- [Page extract]:

Antonio’s Coffee Journey
My Terres de Café Coffee Tour: The Day Specialty Coffee Started to Make Sense
A personal tasting journey through three Terres de Café shops in Paris, between skepticism, floral espressos, rare coffees, and the discovery that complexity sometimes has a price.
There are days when coffee is just part of the routine. You wake up, grind your beans, prepare your cup, taste it, adjust something, maybe take a mental note, and move on. It becomes a small ritual made of gestures, habits, mistakes, and quiet satisfactions.
And then there are other days. Days when coffee suddenly stops being only a drink and becomes an experience. A conversation. A discovery. Almost a small journey.
This Terres de Café coffee tour in Paris was one of those days.
It started around 11:00 in the morning, with a crowded train into Paris, a bit of sun outside, and the feeling that we were about to spend the day doing something very simple but potentially memorable: tasting as many coffees as possible. The weather kept changing throughout the day, moving between brief moments of light and sudden rain. In a strange way, it matched the mood of the tour quite well: unpredictable, slightly chaotic, but full of small surprises.
I was with a friend who enjoys coffee too, although in a slightly different way from me. I tend to be more adventurous, more willing to try something unusual, even if it risks being strange or challenging. He is a little more cautious. When he does not know what to expect, he often prefers to stay closer to his comfort zone.
That contrast made the day even more interesting. Because this was not just about tasting coffee. It was also about observing how two people with similar tastes, but different levels of curiosity, react when coffee begins to move away from what they already know.
And Terres de Café was the perfect place for that.
I had known the name for a long time. I first discovered Terres de Café on Instagram, before I was seriously interested in specialty coffee. Later, I was reminded of them during the Paris Café Festival. But at the time, I did not really give them the attention they probably deserved.
To be completely honest, I was skeptical.
I had the impression that Terres de Café, like some other well-known specialty coffee names, might be a little overrated. The kind of place where the branding is beautiful, the bags are elegant, the prices are high, and the experience maybe does not fully justify the reputation.
I thought their coffees were probably good. But I was not sure they could be that good. And I definitely was not sure that some of their prices could make sense.
That was the real question behind the day: could a coffee experience change my mind?

- [What to work on]:
**A.** In the coffee tour post, where did the writer first discover Terres de Café?
**B.** Summarize the coffee tour post in two sentences.
**C.** Reproduce everything in the coffee tour post from "And Terres de" down to "could make sense.".
The material after the coffee tour post is separate from it.

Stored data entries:
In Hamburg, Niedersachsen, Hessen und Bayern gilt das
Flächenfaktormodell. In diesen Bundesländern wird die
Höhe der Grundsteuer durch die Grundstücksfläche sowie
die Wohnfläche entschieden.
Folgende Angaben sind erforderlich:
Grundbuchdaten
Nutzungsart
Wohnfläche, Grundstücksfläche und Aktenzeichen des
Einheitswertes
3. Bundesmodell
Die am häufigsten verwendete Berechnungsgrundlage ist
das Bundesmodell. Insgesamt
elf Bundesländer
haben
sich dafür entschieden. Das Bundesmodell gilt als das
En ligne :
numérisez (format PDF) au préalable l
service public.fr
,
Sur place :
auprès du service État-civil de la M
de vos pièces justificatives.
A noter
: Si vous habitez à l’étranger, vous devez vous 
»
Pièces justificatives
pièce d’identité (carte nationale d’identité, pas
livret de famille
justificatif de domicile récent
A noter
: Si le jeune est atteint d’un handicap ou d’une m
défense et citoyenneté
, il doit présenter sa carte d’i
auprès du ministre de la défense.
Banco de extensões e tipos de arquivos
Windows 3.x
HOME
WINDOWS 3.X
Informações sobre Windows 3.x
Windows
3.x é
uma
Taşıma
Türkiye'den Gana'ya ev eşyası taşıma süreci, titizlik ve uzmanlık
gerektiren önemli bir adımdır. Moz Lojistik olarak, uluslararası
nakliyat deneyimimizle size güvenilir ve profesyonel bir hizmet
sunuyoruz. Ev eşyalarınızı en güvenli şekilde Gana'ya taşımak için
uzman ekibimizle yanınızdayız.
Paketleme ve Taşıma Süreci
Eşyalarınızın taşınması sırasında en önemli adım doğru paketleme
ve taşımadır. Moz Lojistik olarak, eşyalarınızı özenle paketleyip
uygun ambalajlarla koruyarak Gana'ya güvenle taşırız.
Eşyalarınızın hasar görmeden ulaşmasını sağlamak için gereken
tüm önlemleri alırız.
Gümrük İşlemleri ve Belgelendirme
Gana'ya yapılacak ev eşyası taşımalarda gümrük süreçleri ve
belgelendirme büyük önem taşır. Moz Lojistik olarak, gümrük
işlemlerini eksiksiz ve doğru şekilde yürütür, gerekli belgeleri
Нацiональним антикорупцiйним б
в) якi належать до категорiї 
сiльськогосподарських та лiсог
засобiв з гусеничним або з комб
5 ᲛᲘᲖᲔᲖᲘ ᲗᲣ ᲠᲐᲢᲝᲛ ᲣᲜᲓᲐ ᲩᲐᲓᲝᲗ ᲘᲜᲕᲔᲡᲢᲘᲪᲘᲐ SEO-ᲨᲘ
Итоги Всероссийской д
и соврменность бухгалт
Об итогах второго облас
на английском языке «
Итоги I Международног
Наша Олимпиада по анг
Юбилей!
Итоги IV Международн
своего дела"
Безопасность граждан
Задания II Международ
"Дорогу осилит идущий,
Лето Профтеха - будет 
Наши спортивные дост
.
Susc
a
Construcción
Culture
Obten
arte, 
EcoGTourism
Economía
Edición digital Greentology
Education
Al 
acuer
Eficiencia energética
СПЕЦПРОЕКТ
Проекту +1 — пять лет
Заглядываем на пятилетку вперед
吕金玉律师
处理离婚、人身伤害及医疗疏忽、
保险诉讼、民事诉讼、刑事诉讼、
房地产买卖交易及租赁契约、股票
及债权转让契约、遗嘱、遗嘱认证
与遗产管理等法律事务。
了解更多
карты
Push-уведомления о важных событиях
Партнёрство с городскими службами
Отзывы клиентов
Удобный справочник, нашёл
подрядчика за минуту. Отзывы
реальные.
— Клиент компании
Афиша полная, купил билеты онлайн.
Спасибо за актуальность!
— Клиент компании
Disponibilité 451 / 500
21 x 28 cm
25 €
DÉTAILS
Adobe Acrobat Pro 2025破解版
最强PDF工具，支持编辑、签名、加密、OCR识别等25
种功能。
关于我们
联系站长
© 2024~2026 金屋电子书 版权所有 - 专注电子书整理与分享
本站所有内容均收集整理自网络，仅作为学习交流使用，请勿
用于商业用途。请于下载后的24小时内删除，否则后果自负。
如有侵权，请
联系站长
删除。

- [Task-by-task answers]:
**A.** On Instagram.

**B.** The writer describes a day spent tasting coffee at Terres de Café shops in Paris alongside a friend who is more cautious about unfamiliar coffee than the writer is. Having known the name since seeing it on Instagram, the writer came in skeptical, suspecting the brand might be overrated and its prices hard to justify, and wondered whether the experience could change that view.

**C.**
And Terres de Café was the perfect place for that.
I had known the name for a long time. I first discovered Terres de Café on Instagram, before I was seriously interested in specialty coffee. Later, I was reminded of them during the Paris Café Festival. But at the time, I did not really give them the attention they probably deserved.
To be completely honest, I was skeptical.
I had the impression that Terres de Café, like some other well-known specialty coffee names, might be a little overrated. The kind of place where the branding is beautiful, the bags are elegant, the prices are high, and the experience maybe does not fully justify the reputation.
I thought their coffees were probably good. But I was not sure they could be that good. And I definitely was not sure that some of their prices could make sense.